▶ **WORK REQUEST**: Would you reproduce every record exactly, leaving out the pictures?

:: EXERCISE MATERIAL ::

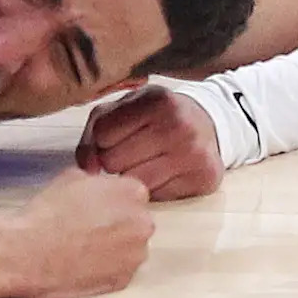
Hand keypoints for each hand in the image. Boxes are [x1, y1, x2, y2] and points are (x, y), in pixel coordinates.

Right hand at [0, 166, 155, 297]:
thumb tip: (95, 184)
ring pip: (128, 246)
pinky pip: (119, 269)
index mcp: (133, 193)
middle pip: (134, 220)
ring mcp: (136, 255)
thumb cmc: (47, 214)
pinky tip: (80, 261)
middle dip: (116, 221)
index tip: (94, 204)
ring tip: (80, 245)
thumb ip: (94, 180)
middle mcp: (143, 224)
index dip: (110, 197)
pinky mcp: (124, 279)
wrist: (30, 252)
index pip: (131, 192)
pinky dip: (105, 266)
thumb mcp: (69, 177)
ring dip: (112, 244)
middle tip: (86, 224)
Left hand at [79, 85, 223, 199]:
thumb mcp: (123, 109)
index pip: (102, 134)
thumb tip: (87, 169)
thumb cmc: (156, 116)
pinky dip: (154, 188)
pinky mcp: (204, 179)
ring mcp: (194, 154)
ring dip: (132, 176)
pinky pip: (157, 196)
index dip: (103, 139)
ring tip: (147, 161)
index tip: (118, 136)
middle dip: (115, 160)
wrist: (210, 124)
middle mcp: (179, 126)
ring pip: (134, 183)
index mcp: (156, 100)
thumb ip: (93, 134)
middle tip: (133, 151)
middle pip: (114, 161)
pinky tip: (164, 172)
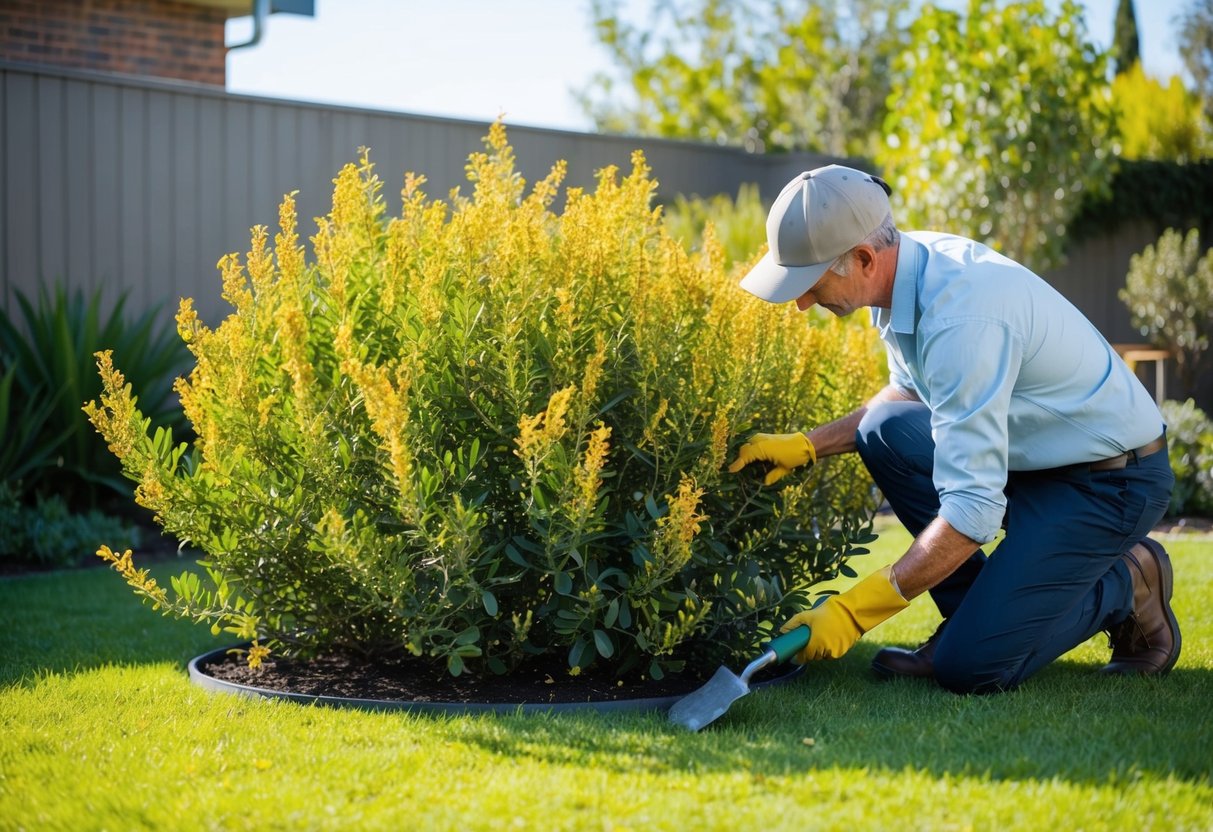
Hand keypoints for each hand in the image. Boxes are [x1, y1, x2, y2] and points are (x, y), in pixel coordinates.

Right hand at [727, 432, 816, 484]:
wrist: (806, 444)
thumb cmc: (794, 456)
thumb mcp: (783, 468)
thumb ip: (772, 476)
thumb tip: (764, 483)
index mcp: (761, 448)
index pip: (744, 456)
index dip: (736, 464)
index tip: (730, 471)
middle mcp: (759, 441)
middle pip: (743, 451)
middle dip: (740, 460)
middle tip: (739, 472)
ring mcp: (762, 437)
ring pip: (747, 446)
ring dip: (746, 455)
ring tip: (747, 467)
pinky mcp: (766, 437)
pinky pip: (753, 443)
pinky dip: (752, 451)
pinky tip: (756, 461)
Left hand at [779, 567, 908, 661]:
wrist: (852, 611)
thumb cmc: (829, 612)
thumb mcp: (808, 615)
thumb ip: (794, 624)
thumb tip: (783, 631)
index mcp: (816, 644)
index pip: (804, 657)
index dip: (799, 655)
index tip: (796, 651)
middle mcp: (826, 651)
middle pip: (813, 656)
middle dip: (809, 650)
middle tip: (808, 638)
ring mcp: (837, 651)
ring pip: (824, 655)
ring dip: (820, 649)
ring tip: (819, 635)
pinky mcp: (845, 650)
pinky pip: (833, 652)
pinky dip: (829, 647)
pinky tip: (829, 636)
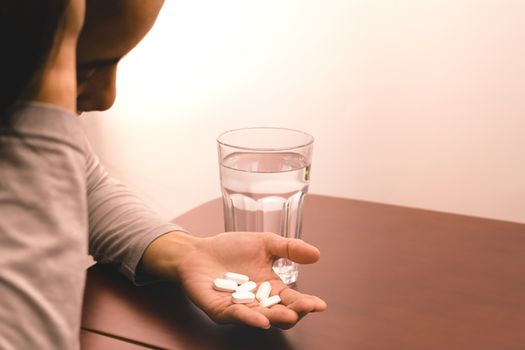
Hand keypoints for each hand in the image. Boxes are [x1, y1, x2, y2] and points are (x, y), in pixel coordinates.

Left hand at [141, 231, 326, 328]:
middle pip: (280, 314)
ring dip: (275, 317)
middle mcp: (257, 301)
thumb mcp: (266, 243)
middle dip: (294, 312)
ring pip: (261, 318)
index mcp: (270, 287)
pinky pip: (236, 316)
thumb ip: (289, 248)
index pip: (292, 300)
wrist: (198, 250)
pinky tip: (261, 319)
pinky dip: (249, 318)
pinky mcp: (219, 310)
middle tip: (306, 308)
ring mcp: (239, 308)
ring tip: (289, 316)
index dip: (306, 303)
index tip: (320, 304)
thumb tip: (317, 254)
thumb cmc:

:::

▶ **OUTPUT OF THE EXERCISE**:
Hand keypoints for each hand in the image. Boxes are [x1, y1, x2, y2] and points are (x, y), in pixel coordinates.

Right hand at [0, 166, 155, 297]:
thumb tip: (95, 184)
ring pip: (128, 246)
pinky pip: (119, 269)
index mcp: (133, 193)
middle pip: (134, 220)
ring mcp: (136, 255)
thumb cmc: (47, 214)
pinky tip: (80, 261)
middle dip: (116, 221)
index tip: (94, 204)
ring tip: (80, 245)
thumb ip: (94, 180)
middle mcp: (143, 224)
index dip: (110, 197)
pinky mcp: (124, 279)
wrist: (30, 252)
index pip: (131, 192)
pinky dip: (105, 266)
thumb mcp: (69, 177)
ring dip: (112, 244)
middle tip: (86, 224)
Left hand at [79, 85, 223, 199]:
thumb mcp: (123, 109)
index pip: (102, 134)
thumb tip: (87, 169)
thumb cmc: (156, 116)
pinky dip: (154, 188)
pinky mcp: (204, 179)
ring mcp: (194, 154)
ring dip: (132, 176)
pinky pip: (157, 196)
index dip: (103, 139)
ring tip: (147, 161)
index tip: (118, 136)
middle dip: (115, 160)
wrist: (210, 124)
middle mcp: (179, 126)
ring pip: (134, 183)
index mcp: (156, 100)
thumb ip: (93, 134)
middle tip: (133, 151)
middle pip: (114, 161)
pinky tip: (164, 172)
Hand keypoints for each hand in the image. Boxes are [x1, y1, x2, y2] and points are (x, y), in pixel coordinates.

Right hand at [727, 432, 816, 484]:
wrist: (806, 444)
thumb cmc: (794, 456)
thumb mcp: (783, 468)
thumb ip: (772, 476)
thumb tip: (764, 483)
index mcp: (761, 448)
index pip: (744, 456)
index dip: (736, 464)
index tip: (730, 471)
middle mcp: (759, 441)
middle pip: (743, 451)
middle dip: (740, 460)
middle tip: (739, 472)
ring mcp: (762, 437)
ring pip: (747, 446)
ring dip: (746, 455)
ring tip: (747, 467)
pinky mcp: (766, 437)
pinky pip: (753, 443)
pinky dip: (752, 451)
pinky tip: (756, 461)
Left hand at [779, 567, 908, 661]:
wrist: (852, 611)
thumb cmc: (829, 612)
thumb mcp: (808, 615)
thumb ip: (794, 624)
thumb tip: (783, 631)
index mcp: (816, 644)
index pip: (804, 657)
index dip: (799, 655)
index tip: (796, 651)
middle mcp: (826, 651)
middle pip: (813, 656)
middle dip: (809, 650)
middle tip: (808, 638)
ring mcp: (837, 651)
ring pip: (824, 655)
ring dip: (820, 649)
ring tip: (819, 635)
pinky mcp: (845, 650)
pinky pip: (833, 652)
pinky dip: (829, 647)
pinky tip: (829, 636)
Hand keypoints for each hand in the image. Boxes are [x1, y1, x2, y2] and points are (x, y), in pixel coordinates.

Left hand at [141, 231, 326, 328]:
middle pip: (280, 314)
ring dip: (275, 317)
middle mcp: (257, 301)
thumb mcp: (266, 243)
middle dip: (294, 312)
ring pip: (261, 318)
index mcp: (270, 287)
pinky pip: (236, 316)
thumb ip: (289, 248)
index pip: (292, 300)
wrist: (198, 250)
pinky tip: (261, 319)
pinky dip: (249, 318)
pinky mcp: (219, 310)
middle tip: (306, 308)
ring mcp: (239, 308)
ring tip: (289, 316)
index dip: (306, 303)
index tip: (320, 304)
thumb tip: (317, 254)
thumb cmc:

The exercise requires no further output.